3. 「高還元」をうたう未登録サービスへの誘導に注意
近年、仮想通貨で買い物ができる「仮想通貨連動カード」や、購入時に高い還元率をうたうサービスも登場しています。こうしたサービスの中には、国内の金融庁登録を受けていない海外事業者が運営するものも含まれます。無登録業者は日本の投資者保護制度の対象外となる場合があり、トラブルが起きても資産が戻らないおそれがあります。「還元率が高い」「今だけお得」といった訴求だけで飛びつかず、運営会社がどこの国・地域で、どのような登録を受けているサービスなのかを必ず確認する姿勢が大切です。
利用を検討する前に確認したい3つのポイント
- その交換業者・サービスは金融庁登録を受けているか:金融庁の公式サイトで登録業者の一覧を確認できます。無登録業者・海外の未登録サービスは避けましょう。
- 支払い方法は一括か、キャッシング・分割・リボ払いか:仮想通貨のようなハイリスク資産の購入で借入を伴う支払い方法を選ぶことは、リスクをさらに高める行為だと理解しておく必要があります。
- その金額は「余剰資金」の範囲に収まっているか:クレジットカードの利用可能枠が大きいからといって、生活費や緊急時の備えに影響する金額まで投じるのは避けましょう。
それでも検討する場合に意識したい考え方
どうしてもクレジットカードでの購入を検討する場合は、次のような考え方を徹底することが、リスクを少しでも抑えるうえで重要です。
- 一括払いのみを利用し、キャッシング枠・分割払い・リボ払いは使わない
- 毎月の生活費・貯蓄計画に影響しない、ごく少額から始める
- 一度に大きな金額を投じず、時間を分けて購入する「時間分散」の考え方を意識する
- 利用するサービスが金融庁登録の暗号資産交換業者かどうかを事前に確認する
これらはあくまで一般的な考え方であり、必ずしも損失を防げるわけではありません。最終的な購入判断はご自身の責任で行ってください。
あわせて押さえておきたい仮想通貨特有のリスク
クレジットカードでの購入に限らず、仮想通貨には株式などと比べても特有のリスクがあることを忘れてはいけません。

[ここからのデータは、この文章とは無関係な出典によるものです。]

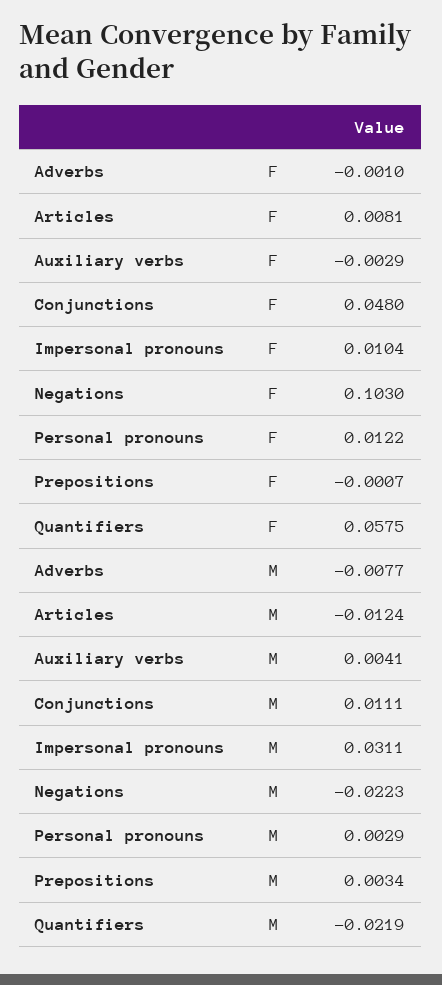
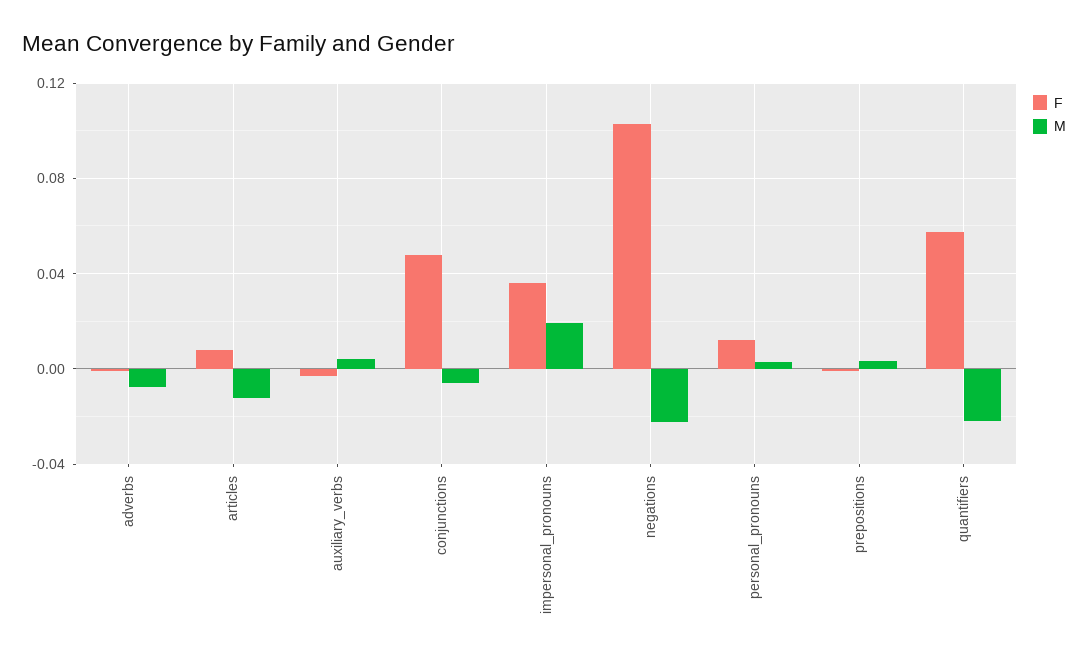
F, Impersonal pronouns: 0.0104 -> 0.035
M, Conjunctions: 0.0111 -> -0.005
M, Impersonal pronouns: 0.0311 -> 0.02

- 価格変動(ボラティリティ)が非常に大きい:短期間で価格が大きく上下し、購入直後に評価額が大きく変動することも珍しくありません。
- ハッキング・詐欺・送金ミスによる資産消失リスク:取引所やウォレットへの不正アクセス、フィッシング詐欺、送金先アドレスの入力ミスなどにより、資産を失う可能性があります。原則として取り戻すことはできません。
- 税金がかかる:仮想通貨の売却・利用によって利益が出た場合、原則として雑所得として確定申告が必要になります。損益計算や申告の要否は個人の状況によって異なるため、詳しくは国税庁の情報を確認するか、税務署・税理士に相談することをおすすめします。
まとめ 「借りて買う」より「余剰資金で・現金で」が基本
クレジットカードでの仮想通貨購入は、ポイント還元や手軽さといったメリットがある一方で、「借入で投資をする」形になりやすく、手数料・金利負担や返済リスクが上乗せされる点に注意が必要です。国内の金融庁登録業者の多くはクレジットカードによる直接購入を大きく制限しており、高還元をうたう未登録サービスには特に慎重な確認が求められます。
仮想通貨は株式以上に値動きが大きく、詐欺・ハッキングによる資産消失リスクや税金の負担もある、ハイリスクな資産です。購入する際は、金融庁登録の交換業者を利用し、キャッシングやリボ払いに頼らず、余剰資金の範囲で現金・銀行振込ベースで少額から始めることが、初心者にとって無理のない付き合い方だと言えます。
本記事は情報提供を目的としたものであり、特定の金融商品・サービスの購入・利用を推奨するものではありません。投資は必ずご自身の判断と責任で、余剰資金の範囲で行ってください。